Toronto Reacts to Mike Miller’s Harassment

Over the last two days, lots of people have been talking about what happened to Mike Miller in Toronto, which I blogged about here.

I’m really delighted to see that this issue is getting so much attention. There are two pieces I’d especially like to link to: this editorial in the Toronto Star, and Desmond Cole’s excellent piece, also in the Toronto Star.

So far, the Toronto Police are trying to make out that Gill and Smith were simply protecting the kids being arrested because they were young. Nonsense. This is really disappointing, because it shows rather than trying to be honest about what happened, they’re attempting to whitewash it. Intelligent people understand that honesty is always the best policy. The longer you try to deny something that is obvious to everyone else, the worse you look.

Come on, Toronto Police. Every day you keep up this pretense and refuse to punish the real criminals in this video, the more you send the message that you think you’re above the law.

I predicted that the cops would come up with some kind of extenuating circumstance that explained why the officers chose to block the camera. My next prediction is that they’re shortly going to say that the video doesn’t tell the whole story, and that Miller was behaving in some kind of way that made the officers nervous: that he looked shifty, that he was obstructing the arrest, that he resembled someone who is a known threat to police.

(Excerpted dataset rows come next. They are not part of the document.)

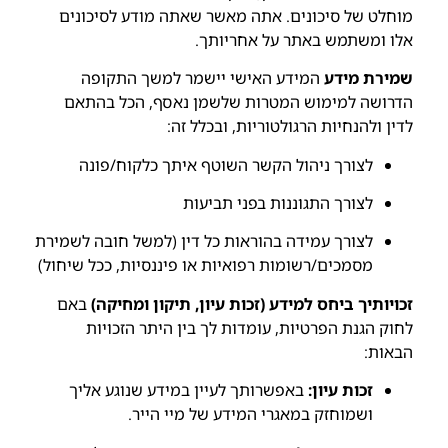
מוחלט של סיכונים. אתה מאשר שאתה מודע לסיכונים
אלו ומשתמש באתר על אחריותך.
שמירת מידע
המידע האישי יישמר למשך התקופה
הדרושה למימוש המטרות שלשמן נאסף, הכל בהתאם
לדין ולהנחיות הרגולטוריות, ובכלל זה:
לצורך ניהול הקשר השוטף איתך כלקוח/פונה
לצורך התגוננות בפני תביעות
לצורך עמידה בהוראות כל דין (למשל חובה לשמירת
מסמכים/רשומות רפואיות או פיננסיות, ככל שיחול)
זכויותיך ביחס למידע (זכות עיון, תיקון ומחיקה)
באם
לחוק הגנת הפרטיות, עומדות לך בין היתר הזכויות
הבאות:
זכות עיון:
באפשרותך לעיין במידע שנוגע אליך
ושמוחזק במאגרי המידע של מיי הייר.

So let me pre-emptively shoot that one down. When Gill and Smith showed up, the first thing the original officer said was, “Turn the camera on that guy over there.” I don’t know much about police jargon, but I do know a coded message when I hear one. That comment was cryptic enough that it only would have made sense to people who already knew what it meant from prior use. I’m betting, as we investigate this matter further, that to turn the camera on someone means to get in their face with your badge, just the way Gill and Smith did to Miller. In other words, it means to disregard a person’s right to film the police and bully, intimidate, and harass them until they give up, or until they are goaded into defending themselves–at which point they can be arrested for assaulting an officer, which is a felony.

I’ll say it again. Constables Gill and Smith broke the law, and they should be charge with committing crimes under colour of authority.